Çift dilli çocuklar iki dili aynı öğreniyor olabilirler fakat hala tek bir beyinleri vardır. Bu yüzden öğrendikleri beyinlerinde bu iki dil birbirlerini etkilerler. Bu konuda 3 ana terim bulunmaktadır. Bunlardan birincisi “Dilleri Karıştırmak”tır. Bu birçok çift dilli çocuğun ebeveynlerinin endişe ettiği bir durumdur. Çocuk bildiği dilleri karıştırıp yarı bir dilde yarı diğer dilde cümleler kurabilir.

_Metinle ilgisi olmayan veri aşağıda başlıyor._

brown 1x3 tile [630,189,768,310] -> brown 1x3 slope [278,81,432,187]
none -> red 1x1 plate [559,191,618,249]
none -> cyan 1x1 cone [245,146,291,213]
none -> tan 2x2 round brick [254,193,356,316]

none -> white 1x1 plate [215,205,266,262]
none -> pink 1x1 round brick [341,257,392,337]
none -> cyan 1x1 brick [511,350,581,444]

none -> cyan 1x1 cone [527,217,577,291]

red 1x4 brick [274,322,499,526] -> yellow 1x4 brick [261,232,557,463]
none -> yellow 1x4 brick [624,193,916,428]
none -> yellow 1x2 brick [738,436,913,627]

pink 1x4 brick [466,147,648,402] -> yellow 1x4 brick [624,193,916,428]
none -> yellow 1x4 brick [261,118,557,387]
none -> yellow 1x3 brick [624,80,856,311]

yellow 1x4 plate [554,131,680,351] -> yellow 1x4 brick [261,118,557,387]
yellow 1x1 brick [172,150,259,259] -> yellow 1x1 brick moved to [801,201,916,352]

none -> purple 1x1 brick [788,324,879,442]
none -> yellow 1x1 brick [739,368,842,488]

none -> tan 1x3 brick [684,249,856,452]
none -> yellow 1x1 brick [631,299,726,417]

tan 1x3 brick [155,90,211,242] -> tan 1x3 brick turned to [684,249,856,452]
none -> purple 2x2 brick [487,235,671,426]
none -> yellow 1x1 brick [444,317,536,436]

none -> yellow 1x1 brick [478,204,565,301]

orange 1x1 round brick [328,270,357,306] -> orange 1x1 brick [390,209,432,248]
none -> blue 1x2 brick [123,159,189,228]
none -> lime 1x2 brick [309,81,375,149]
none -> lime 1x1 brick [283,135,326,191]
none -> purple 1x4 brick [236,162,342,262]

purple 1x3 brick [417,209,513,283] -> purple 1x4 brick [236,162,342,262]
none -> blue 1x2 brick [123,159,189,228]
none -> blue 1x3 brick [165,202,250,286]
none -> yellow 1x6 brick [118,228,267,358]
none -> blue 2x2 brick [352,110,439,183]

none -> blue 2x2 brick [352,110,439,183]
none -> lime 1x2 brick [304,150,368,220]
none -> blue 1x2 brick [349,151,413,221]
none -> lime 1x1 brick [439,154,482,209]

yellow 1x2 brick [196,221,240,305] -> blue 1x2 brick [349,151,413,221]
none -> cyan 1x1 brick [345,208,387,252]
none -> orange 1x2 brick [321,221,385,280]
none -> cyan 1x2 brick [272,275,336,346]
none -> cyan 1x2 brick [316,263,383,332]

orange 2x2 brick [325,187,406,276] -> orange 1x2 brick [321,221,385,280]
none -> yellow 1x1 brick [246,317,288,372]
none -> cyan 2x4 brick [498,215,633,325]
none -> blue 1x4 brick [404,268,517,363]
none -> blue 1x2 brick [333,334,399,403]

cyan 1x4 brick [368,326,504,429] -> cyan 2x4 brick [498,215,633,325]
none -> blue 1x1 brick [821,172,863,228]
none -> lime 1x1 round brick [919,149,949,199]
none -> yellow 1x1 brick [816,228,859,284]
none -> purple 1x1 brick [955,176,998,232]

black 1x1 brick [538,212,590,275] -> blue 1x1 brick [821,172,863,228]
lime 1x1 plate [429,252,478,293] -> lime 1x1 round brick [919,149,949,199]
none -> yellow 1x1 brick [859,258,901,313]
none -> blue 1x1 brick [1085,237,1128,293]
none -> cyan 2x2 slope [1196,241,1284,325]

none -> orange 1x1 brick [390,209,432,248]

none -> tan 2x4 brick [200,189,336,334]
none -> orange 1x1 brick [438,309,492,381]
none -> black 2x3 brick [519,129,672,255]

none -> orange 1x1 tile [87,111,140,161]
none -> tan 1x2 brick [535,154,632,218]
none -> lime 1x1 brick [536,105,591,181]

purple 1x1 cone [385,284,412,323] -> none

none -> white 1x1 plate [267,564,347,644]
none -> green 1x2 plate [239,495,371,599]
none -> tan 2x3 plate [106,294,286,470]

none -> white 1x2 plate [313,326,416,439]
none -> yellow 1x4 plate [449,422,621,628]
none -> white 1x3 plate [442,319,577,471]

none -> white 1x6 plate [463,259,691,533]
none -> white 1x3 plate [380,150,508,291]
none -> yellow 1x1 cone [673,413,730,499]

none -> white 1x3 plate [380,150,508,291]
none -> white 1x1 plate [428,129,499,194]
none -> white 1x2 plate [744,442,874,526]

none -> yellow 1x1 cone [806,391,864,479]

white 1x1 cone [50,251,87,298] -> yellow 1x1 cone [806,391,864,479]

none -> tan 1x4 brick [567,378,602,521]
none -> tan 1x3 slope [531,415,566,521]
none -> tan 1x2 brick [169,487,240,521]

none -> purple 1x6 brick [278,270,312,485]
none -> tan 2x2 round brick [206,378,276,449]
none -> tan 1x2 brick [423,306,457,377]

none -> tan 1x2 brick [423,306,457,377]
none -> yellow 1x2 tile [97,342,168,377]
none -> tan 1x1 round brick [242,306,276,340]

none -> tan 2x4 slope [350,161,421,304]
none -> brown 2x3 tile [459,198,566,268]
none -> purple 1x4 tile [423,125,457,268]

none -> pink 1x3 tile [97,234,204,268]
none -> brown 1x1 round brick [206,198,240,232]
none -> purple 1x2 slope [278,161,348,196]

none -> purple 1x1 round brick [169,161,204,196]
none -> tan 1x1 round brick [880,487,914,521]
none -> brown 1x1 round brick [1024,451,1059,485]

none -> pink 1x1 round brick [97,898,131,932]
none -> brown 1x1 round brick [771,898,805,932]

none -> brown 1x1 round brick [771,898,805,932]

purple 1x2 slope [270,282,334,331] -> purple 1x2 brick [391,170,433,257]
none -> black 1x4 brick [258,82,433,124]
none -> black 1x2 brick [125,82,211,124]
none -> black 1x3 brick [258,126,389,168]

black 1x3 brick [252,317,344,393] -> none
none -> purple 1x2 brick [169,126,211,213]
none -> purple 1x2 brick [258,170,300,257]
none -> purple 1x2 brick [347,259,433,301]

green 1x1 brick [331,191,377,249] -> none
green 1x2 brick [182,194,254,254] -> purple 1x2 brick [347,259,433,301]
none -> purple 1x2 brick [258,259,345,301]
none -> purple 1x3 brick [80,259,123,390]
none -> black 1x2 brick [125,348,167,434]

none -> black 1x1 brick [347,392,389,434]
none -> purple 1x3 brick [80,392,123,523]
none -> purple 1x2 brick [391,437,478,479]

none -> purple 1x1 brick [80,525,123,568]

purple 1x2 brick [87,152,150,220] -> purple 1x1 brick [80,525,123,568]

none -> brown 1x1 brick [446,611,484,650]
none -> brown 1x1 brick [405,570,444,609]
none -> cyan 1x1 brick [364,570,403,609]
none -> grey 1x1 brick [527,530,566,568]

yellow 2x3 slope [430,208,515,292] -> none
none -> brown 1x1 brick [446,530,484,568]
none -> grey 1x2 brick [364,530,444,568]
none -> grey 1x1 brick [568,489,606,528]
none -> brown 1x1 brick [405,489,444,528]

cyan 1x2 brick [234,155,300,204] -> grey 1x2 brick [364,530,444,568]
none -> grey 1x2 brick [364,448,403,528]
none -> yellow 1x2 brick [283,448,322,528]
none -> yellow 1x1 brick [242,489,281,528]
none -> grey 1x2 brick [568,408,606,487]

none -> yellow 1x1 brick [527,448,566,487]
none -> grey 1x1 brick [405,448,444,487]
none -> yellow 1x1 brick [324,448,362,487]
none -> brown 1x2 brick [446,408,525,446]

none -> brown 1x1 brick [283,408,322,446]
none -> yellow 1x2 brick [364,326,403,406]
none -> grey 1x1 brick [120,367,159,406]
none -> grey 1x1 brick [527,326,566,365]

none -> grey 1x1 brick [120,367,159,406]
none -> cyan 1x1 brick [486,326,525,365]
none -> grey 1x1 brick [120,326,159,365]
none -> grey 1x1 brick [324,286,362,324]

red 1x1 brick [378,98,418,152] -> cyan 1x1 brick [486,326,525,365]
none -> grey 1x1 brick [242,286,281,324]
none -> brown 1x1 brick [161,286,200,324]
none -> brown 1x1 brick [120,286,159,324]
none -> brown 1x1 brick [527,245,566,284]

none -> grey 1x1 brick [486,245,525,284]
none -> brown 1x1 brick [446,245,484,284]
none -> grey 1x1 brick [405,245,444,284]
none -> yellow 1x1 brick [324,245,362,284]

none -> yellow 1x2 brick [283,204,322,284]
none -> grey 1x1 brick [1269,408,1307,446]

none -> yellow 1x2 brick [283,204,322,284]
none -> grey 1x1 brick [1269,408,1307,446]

Fakat aslında bu durum doğal dil gelişimin bir parçasıdır ve bu yüzden bu konuda endişe etmeye gerek yoktur. İkinci ana terim ise “Dil Aktarımı”. “Dil Aktarımı” bir dil için öğrendiği bilgiyi diğer dil için de uygulanmaktır. “Dilleri Karıştırmak” konusunda endişelenen ebeveynlerin aslında dert ettikleri şeylerden biri de olumsuz “Dil Aktarımı”dır. Olumsuz “Dil Aktarımı”nda çocuk bir dil için öğrendiği kuralı diğer dile uygular ama aslında bu diğer dilde böyle bir kural yoktur. Olumlu “Dil Aktarımı”nda uyguladığı bu kural diğer dil için de geçerlidir. Yani bir nevi bir taşla iki kuş vurmaktır. Çift dilli bir çocuk iki dili aynı anda öğrenirken önceleri olumsuz “Dil Aktarımı” yapacak ama zamanla dil yeterliliği arttıkça olumsuz “Dil Aktarımı” azalırken olumlu “Dil Aktarımı” sayesinde dil gelişimi desteklenecektir. Bu çocukların dil yetkinlikleri zamanla gelişecek ve neredeyse hiçbir zaman bildikleri dilleri karıştırmayacaklardır. Değinmek istediğim üçüncü terim ise “Dil Kaybı”dır. Eğer çift dilli çocuklar bir dile yoğunlaşıp diğer dillerini hiç kullanmamaya başlarlarsa bu diğer dillerini kaybetmeye başlarlar. “Dil Kaybı” özellikle demin örnek verdiğim çocuklarda çok yaygındır. Yurtdışında yaşayan ve Türkçe eğitim hiç görmeyen çocukların baskın dili yaşadıkların ülkenin ana dili olduktan sonra Türkçelerini unutabilirler (yani “Dil Kaybı” yaşayabilirler).